__Work request__:
Update the Mesa-dev post below, starting with "[Mesa-dev] Allocator Nouveau" and going on through "more seriously soon.", so that "Nouveau driver" becomes "Nouveau DRM driver" throughout that stretch.

[Mesa-dev] Allocator Nouveau driver, Mesa EXT_external_objects, and DRM metadata import interfaces

Wed Dec 20 21:58:51 UTC 2017

Hi Miguel,

On 20 December 2017 at 16:51, Miguel Angel Vico <mvicomoya at nvidia.com> wrote:
> In the meantime, I've been working on putting together an open source
> implementation of the allocator mechanisms using the Nouveau driver for
> all to be able to play with.

Thanks for taking a look at this! I'm still winding out my to-do list
for the year, but hoping to get to this more seriously soon.

As a general comment, now that modifiers are a first-class concept in
many places (KMS FBs, KMS plane format advertisement, V4L2 buffers,
EGL/Vulkan image import/export, Wayland buffer import, etc), I'd like
to see them included as a first-class concept in the allocator. I
understand one of the primary reservations against using them was that
QNX didn't have such a concept, but just specifying them to be ignored
on non-Linux platforms would probably work fine.

> Another of the missing pieces before we can move this to production is
> importing allocations to DRM FB objects. This is probably one of the
> most sensitive parts of the project as it requires modification/addition
> of kernel driver interfaces.
>
> At XDC2017, James had several hallway conversations with several people
> about this, all having different opinions. I'd like to take this
> opportunity to also start a discussion about what's the best option to
> create a path to get allocator allocations added as DRM FB objects.
>
> These are the few options we've considered to start with:
>
>   A) Have vendor-private ioctls to set properties on GEM objects that
>      are inherited by the FB objects. This is how our (NVIDIA) desktop
>      DRM driver currently works. This would require every vendor to add
>      their own ioctl to process allocator metadata, but the metadata is
>      actually a vendor-agnostic object more like DRM modifiers. We'd
>      like to come up with a vendor-agnostic solutions that can be
>      integrated to core DRM.

__Material supplied__:
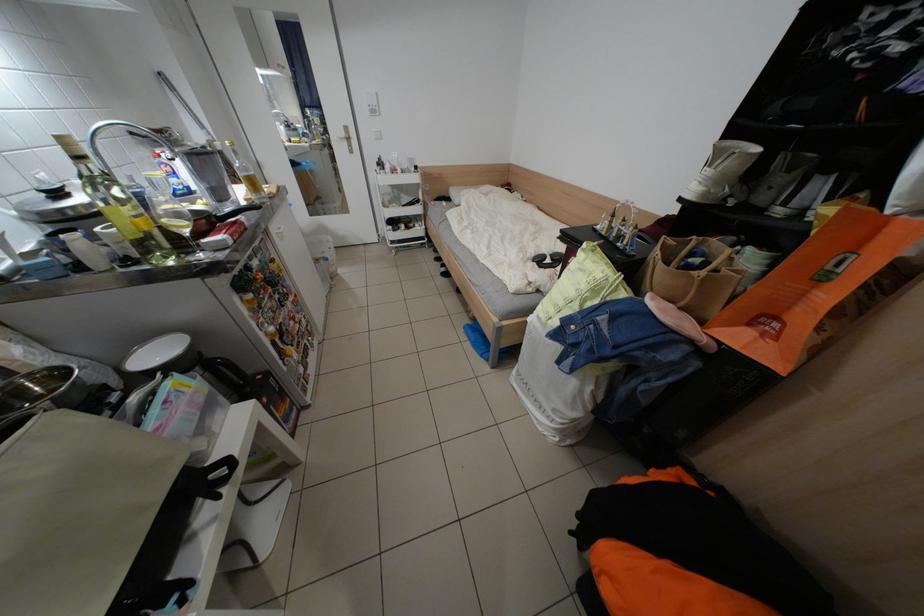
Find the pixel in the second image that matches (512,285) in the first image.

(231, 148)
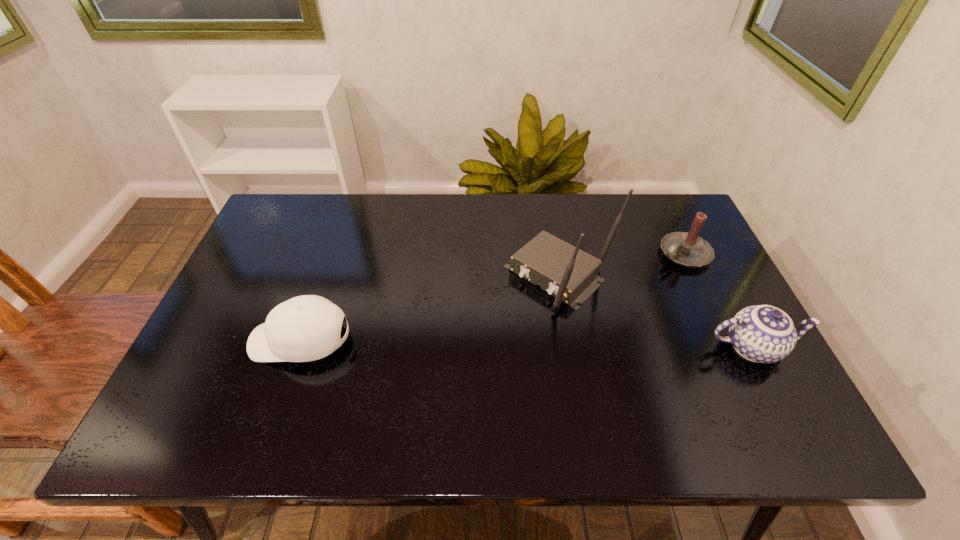
Where is `object located at the near left corner`? object located at the near left corner is located at coordinates (305, 328).

The width and height of the screenshot is (960, 540). Find the location of `object that is at the far right corner`. object that is at the far right corner is located at coordinates (688, 249).

Image resolution: width=960 pixels, height=540 pixels. What are the coordinates of `object positioned at the near right corner` in the screenshot? It's located at (761, 333).

Identify the location of free space at the far edge of the desktop. (378, 207).

Locate an element on the screen. vacant space at the near edge is located at coordinates (692, 373).

Where is `free point at the left edge`? Image resolution: width=960 pixels, height=540 pixels. free point at the left edge is located at coordinates (274, 260).

The height and width of the screenshot is (540, 960). I want to click on blank space at the right edge of the desktop, so click(x=709, y=334).

Where is `free location at the far left corner of the desktop`? The image size is (960, 540). free location at the far left corner of the desktop is located at coordinates 304,226.

You are a GUI agent. You are given a task and a screenshot of the screen. Output one action in this format:
    pyautogui.click(x=<x>, y=<y>)
    Task: Click on the vacant region at the near left corner
    
    Given the screenshot: What is the action you would take?
    [243, 400]

This screenshot has height=540, width=960. I want to click on blank space at the far right corner of the desktop, so click(x=648, y=204).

__Answer space__:
[Mesa-dev] Allocator Nouveau DRM driver, Mesa EXT_external_objects, and DRM metadata import interfaces

Wed Dec 20 21:58:51 UTC 2017

Hi Miguel,

On 20 December 2017 at 16:51, Miguel Angel Vico <mvicomoya at nvidia.com> wrote:
> In the meantime, I've been working on putting together an open source
> implementation of the allocator mechanisms using the Nouveau DRM driver for
> all to be able to play with.

Thanks for taking a look at this! I'm still winding out my to-do list
for the year, but hoping to get to this more seriously soon.